→ What the task asks
Count every line below that holds "plain". The answer is the number alone.

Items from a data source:
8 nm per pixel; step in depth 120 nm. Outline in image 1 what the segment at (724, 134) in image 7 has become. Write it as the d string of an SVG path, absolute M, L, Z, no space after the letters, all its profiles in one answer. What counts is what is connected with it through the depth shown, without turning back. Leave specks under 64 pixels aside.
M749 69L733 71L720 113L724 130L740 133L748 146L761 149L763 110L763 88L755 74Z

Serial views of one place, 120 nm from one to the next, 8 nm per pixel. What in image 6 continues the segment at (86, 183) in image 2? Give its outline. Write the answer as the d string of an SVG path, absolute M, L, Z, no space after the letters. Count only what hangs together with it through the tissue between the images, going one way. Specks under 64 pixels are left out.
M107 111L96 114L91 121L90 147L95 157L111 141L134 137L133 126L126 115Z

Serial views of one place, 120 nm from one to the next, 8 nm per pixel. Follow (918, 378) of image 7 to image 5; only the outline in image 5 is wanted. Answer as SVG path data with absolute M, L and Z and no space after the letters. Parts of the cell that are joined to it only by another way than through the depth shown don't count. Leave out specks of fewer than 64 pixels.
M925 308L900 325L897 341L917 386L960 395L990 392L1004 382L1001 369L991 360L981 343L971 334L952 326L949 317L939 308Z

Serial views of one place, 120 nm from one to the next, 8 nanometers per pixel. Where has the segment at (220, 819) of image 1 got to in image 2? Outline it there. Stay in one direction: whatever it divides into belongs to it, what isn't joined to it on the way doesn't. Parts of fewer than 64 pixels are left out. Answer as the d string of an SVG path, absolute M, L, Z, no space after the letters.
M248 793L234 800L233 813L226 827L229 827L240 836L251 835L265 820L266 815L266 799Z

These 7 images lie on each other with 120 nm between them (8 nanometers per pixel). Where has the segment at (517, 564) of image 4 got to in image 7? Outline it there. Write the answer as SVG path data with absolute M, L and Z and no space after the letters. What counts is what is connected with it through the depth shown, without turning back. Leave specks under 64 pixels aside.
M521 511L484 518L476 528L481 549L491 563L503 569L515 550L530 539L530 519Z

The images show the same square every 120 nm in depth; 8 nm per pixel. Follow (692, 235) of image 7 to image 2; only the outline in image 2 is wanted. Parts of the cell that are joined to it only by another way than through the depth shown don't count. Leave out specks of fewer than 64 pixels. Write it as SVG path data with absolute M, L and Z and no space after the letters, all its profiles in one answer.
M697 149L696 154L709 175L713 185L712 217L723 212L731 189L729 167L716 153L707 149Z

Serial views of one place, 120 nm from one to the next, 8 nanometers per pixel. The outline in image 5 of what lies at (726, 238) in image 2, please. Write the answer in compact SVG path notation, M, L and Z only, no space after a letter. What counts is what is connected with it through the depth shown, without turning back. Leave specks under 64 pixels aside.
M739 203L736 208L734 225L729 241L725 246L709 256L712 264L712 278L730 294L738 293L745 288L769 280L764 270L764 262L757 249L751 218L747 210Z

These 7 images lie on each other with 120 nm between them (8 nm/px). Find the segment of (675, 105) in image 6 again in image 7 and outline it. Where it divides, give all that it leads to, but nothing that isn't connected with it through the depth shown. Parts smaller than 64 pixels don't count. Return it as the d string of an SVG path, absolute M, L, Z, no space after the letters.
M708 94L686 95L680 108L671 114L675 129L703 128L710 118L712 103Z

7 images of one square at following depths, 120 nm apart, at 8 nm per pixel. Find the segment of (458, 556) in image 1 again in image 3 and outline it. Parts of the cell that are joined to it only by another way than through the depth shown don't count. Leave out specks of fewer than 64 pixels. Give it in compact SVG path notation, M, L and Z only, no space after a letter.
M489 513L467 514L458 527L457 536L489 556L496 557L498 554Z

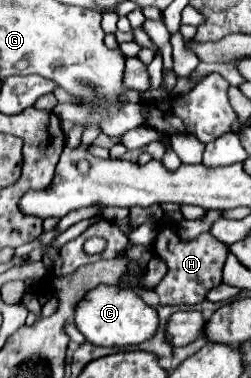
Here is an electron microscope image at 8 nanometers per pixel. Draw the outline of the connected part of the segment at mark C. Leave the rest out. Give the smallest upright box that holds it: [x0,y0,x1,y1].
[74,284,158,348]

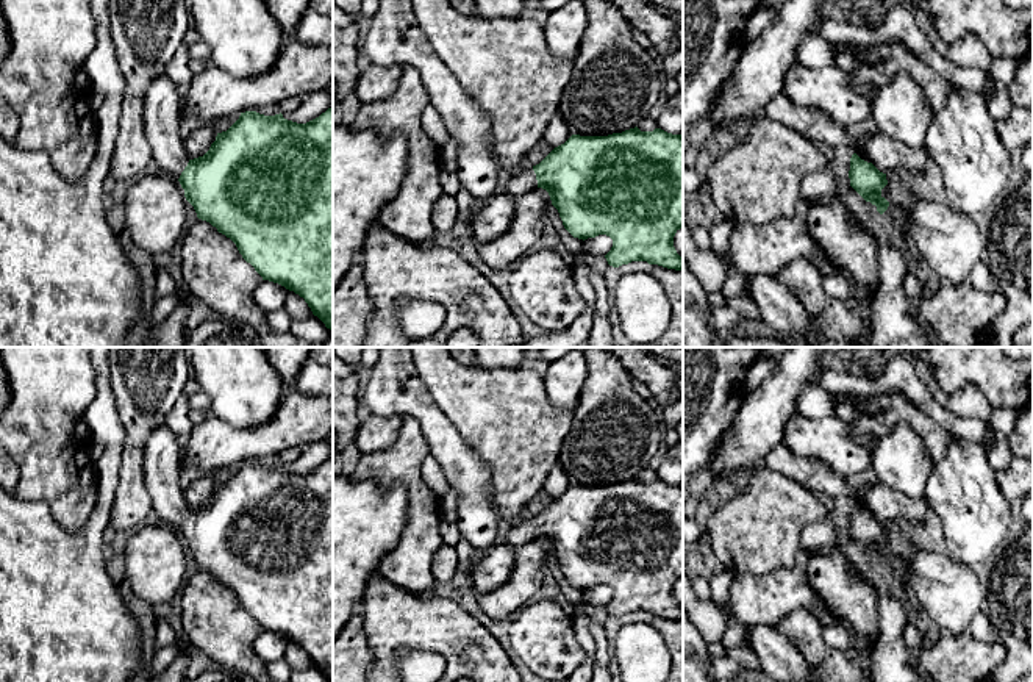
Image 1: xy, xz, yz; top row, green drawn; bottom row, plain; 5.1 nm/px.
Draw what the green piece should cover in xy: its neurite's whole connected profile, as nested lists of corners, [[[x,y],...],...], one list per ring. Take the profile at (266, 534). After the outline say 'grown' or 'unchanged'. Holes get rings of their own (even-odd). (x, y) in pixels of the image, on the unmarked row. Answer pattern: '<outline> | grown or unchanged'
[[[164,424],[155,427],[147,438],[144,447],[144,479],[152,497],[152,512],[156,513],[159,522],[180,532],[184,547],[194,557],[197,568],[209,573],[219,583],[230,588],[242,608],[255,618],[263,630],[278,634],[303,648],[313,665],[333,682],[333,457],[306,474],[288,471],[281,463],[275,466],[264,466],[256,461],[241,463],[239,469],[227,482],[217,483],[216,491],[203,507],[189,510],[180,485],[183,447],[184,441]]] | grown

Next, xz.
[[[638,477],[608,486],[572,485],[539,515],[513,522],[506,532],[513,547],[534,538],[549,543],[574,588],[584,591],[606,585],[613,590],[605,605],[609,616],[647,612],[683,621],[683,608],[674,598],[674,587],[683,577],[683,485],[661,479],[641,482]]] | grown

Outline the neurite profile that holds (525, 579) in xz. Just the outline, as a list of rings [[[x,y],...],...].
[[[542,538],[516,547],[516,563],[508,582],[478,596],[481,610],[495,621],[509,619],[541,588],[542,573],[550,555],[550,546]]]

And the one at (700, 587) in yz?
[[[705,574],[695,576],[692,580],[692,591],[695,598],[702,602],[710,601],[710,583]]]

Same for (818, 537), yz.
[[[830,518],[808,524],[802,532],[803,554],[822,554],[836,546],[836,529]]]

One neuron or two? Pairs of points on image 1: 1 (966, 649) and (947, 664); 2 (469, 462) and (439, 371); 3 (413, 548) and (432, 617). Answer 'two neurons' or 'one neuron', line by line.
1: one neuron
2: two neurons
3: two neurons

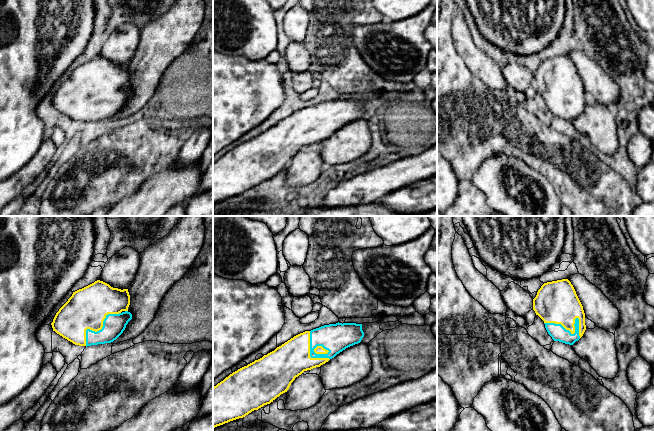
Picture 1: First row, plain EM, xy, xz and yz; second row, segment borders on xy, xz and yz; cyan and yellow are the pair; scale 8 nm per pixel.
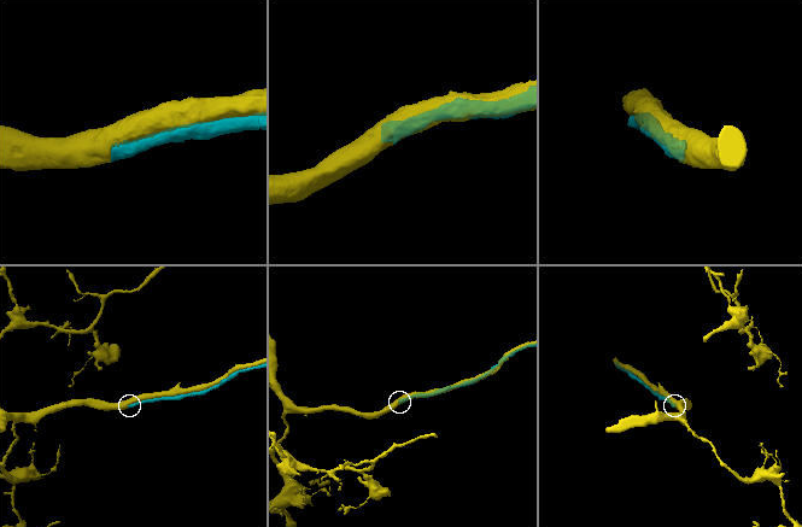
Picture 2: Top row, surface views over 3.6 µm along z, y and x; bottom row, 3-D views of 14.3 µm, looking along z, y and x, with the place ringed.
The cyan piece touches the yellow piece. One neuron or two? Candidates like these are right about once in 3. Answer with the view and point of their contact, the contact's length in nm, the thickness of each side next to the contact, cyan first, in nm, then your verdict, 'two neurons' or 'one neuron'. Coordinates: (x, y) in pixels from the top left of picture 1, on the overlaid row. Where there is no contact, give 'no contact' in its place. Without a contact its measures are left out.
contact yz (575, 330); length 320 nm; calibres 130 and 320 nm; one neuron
==
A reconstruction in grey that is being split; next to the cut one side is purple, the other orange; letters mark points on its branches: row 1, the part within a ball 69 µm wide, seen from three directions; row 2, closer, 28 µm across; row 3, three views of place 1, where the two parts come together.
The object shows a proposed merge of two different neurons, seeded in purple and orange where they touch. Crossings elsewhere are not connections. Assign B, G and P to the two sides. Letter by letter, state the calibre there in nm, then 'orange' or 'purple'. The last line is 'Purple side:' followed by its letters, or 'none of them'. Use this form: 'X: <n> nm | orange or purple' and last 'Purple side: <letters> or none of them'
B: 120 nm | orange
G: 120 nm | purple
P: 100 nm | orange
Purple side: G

→ Answer to the exercise
2